I simply took some .040″ sheet stock from the Empennage Sheet bundle and fabricated a tongue depressor size stick from it. I then took a smaller piece and drilled a 3/16″ hole in the center. I then used my band saw and opened up from the edge to one side of the hole and made a “U” in it. I clamped it to the other piece and match drilled it. I then bent the “Z” bend in the smaller piece in my bench vise and then riveted the parts together with some AN470AD4-5’s. I think it took me all of 15 minutes to make but should easily save that amount of time installing the bolts into the hinge points. Slide in the bolt head in the opening and insert away!

One Notch Done

As hinted to above, one of the final tasks that you have to do on the elevators is notch the HS skin for the longer counter balance arms on the RV-7. I think that the RV-8, which has the same tail except for the counterbalances, shares this skin. Rather than make a die for stamping out a skin for specifically the RV-7, they leave this task to the builder. Here you can see the complete notch for one of the four areas where this trimming has to be done. Basically the skin is about an inch longer and overlaps the counter balance arm when you mount the elevator to the horizontal stab.

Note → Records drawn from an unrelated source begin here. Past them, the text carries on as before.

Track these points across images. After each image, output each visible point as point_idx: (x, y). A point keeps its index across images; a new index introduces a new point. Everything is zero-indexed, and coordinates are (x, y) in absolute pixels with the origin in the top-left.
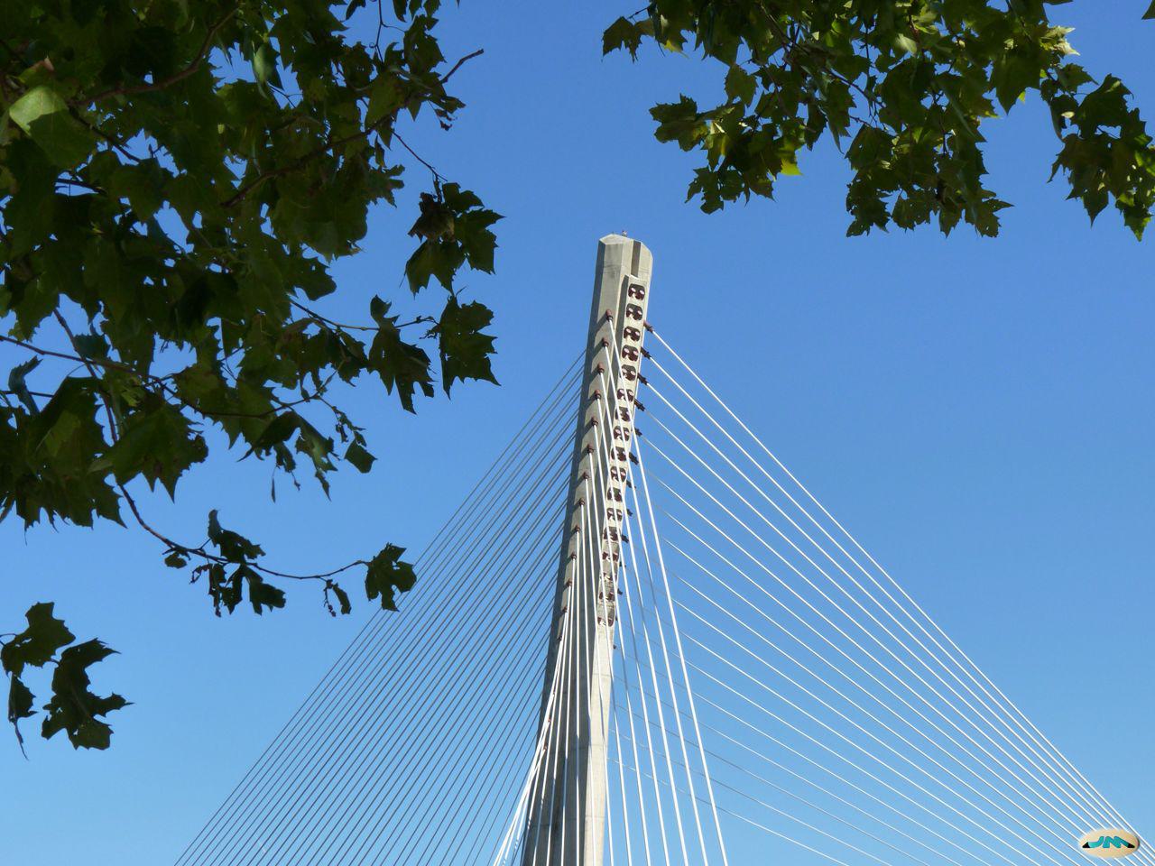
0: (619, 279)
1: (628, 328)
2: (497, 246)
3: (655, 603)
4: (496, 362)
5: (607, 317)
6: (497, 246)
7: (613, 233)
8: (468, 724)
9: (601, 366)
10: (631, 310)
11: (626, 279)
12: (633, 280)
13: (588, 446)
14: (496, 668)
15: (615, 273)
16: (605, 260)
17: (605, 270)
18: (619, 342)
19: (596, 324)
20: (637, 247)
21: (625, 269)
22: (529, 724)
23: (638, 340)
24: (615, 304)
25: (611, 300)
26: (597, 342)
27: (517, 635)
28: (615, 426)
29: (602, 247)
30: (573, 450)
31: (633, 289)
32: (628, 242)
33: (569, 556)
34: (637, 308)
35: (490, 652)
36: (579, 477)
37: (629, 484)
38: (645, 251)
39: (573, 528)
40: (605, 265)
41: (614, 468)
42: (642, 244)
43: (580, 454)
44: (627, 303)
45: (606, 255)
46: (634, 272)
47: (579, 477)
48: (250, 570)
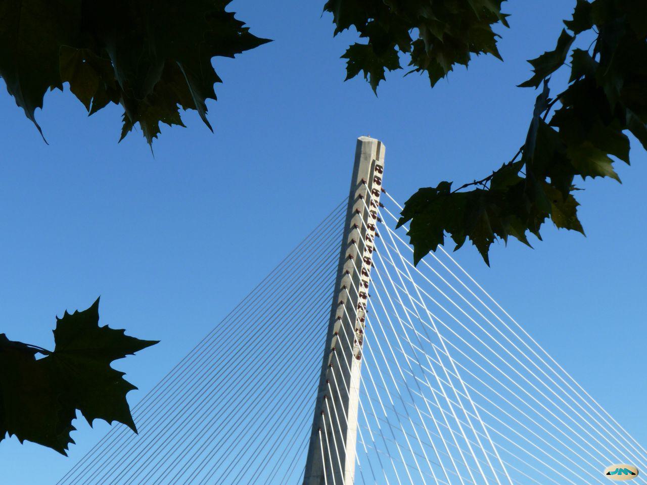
0: (369, 162)
1: (374, 189)
2: (493, 172)
3: (380, 430)
4: (470, 63)
5: (363, 182)
6: (493, 172)
7: (363, 135)
8: (155, 397)
9: (359, 210)
10: (378, 168)
11: (374, 162)
12: (377, 163)
13: (350, 255)
14: (194, 427)
15: (368, 157)
16: (362, 150)
17: (362, 156)
18: (370, 186)
19: (354, 186)
20: (379, 144)
21: (373, 156)
22: (317, 362)
23: (378, 196)
24: (367, 174)
25: (365, 172)
26: (356, 195)
27: (250, 425)
28: (363, 256)
29: (360, 143)
30: (346, 214)
31: (378, 168)
32: (375, 141)
33: (336, 317)
34: (379, 178)
35: (154, 442)
36: (343, 273)
37: (379, 220)
38: (383, 147)
39: (339, 301)
40: (362, 152)
41: (364, 269)
42: (382, 143)
43: (344, 259)
44: (375, 165)
45: (362, 147)
46: (378, 158)
47: (343, 273)
48: (457, 193)
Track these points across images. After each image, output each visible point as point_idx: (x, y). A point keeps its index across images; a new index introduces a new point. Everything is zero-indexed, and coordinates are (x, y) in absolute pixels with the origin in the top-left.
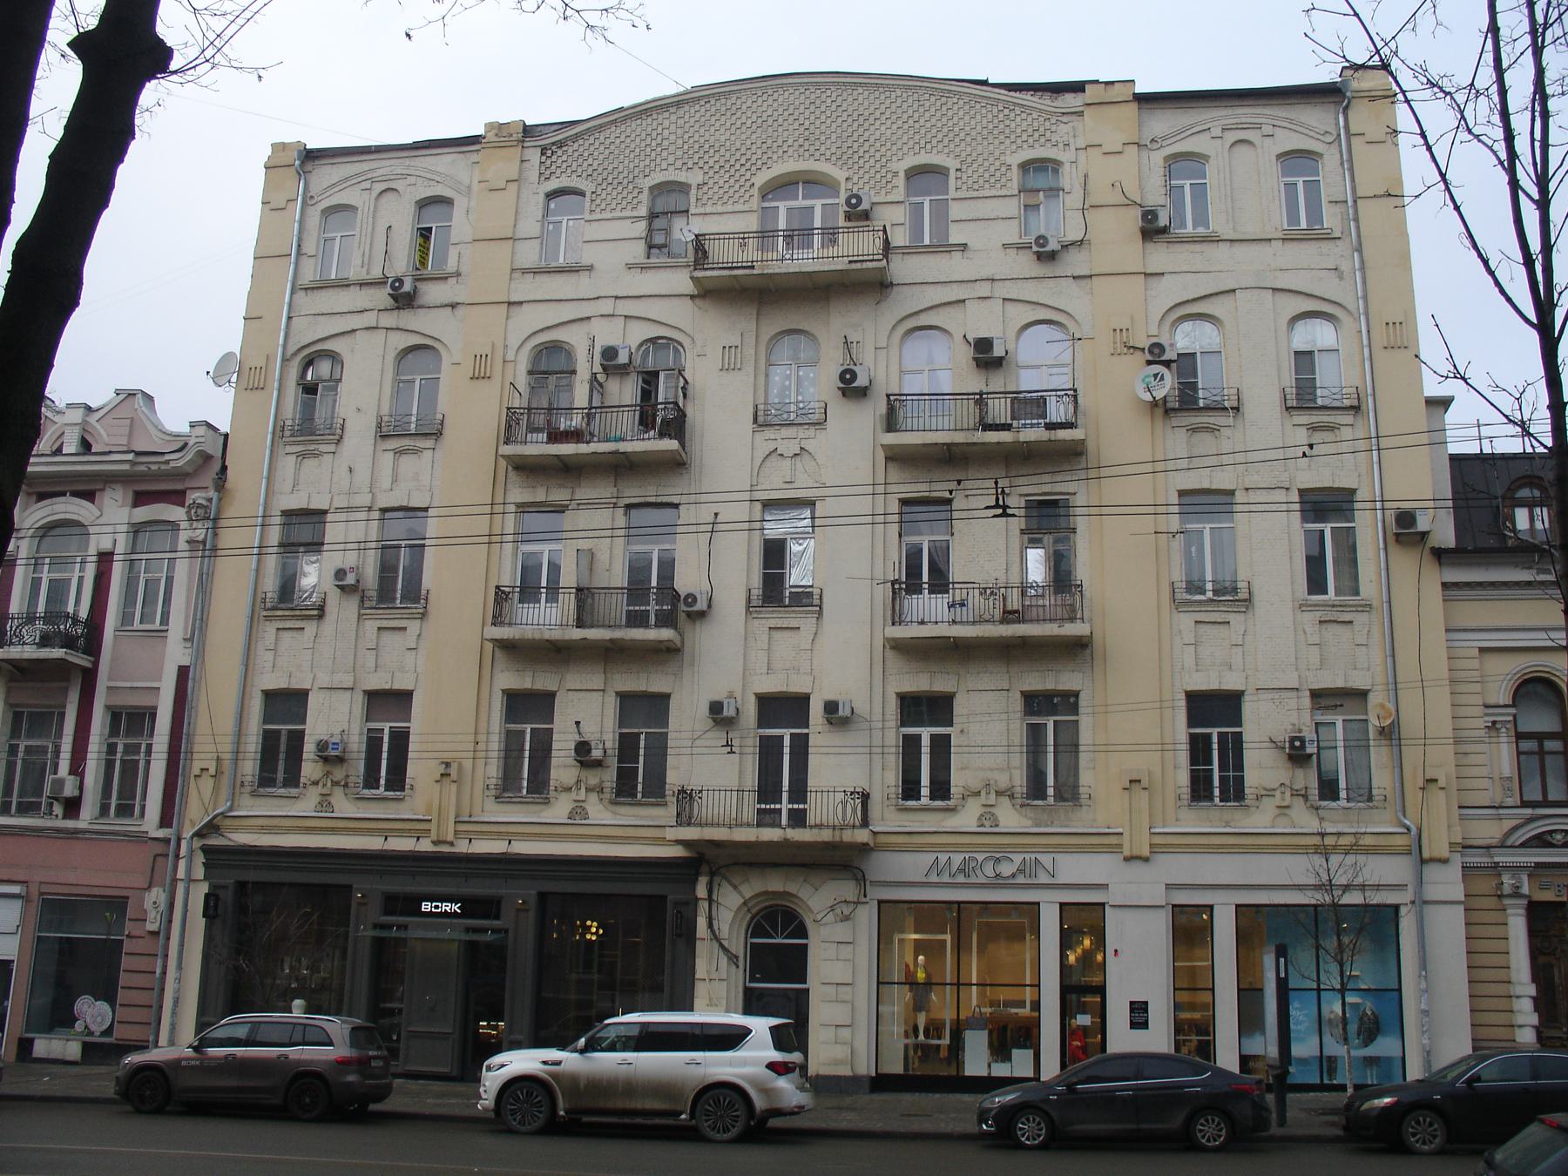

Since my wife was out of town this weekend with her girlfriends scrapbooking, I was playing Mr. Mom. I was only able to get this one notch done. It was a good start and turned out pretty nice. The goal was to get an 1/8″ clearance from the forward face of the counterbalance arm. The shadow on the curve in this picture makes it look bigger, but in person, it is spot on. I started with a notch on the bottom of the HS to start so if I messed it up, it would be hard to see when the plane is parked on the ramp. After complete, I hope they all turn out this good. Once this was done, I called it a day. All that is left is the other three corners and the notch in the center where the control horns go. Then I will set these parts aside and begin the wings!!!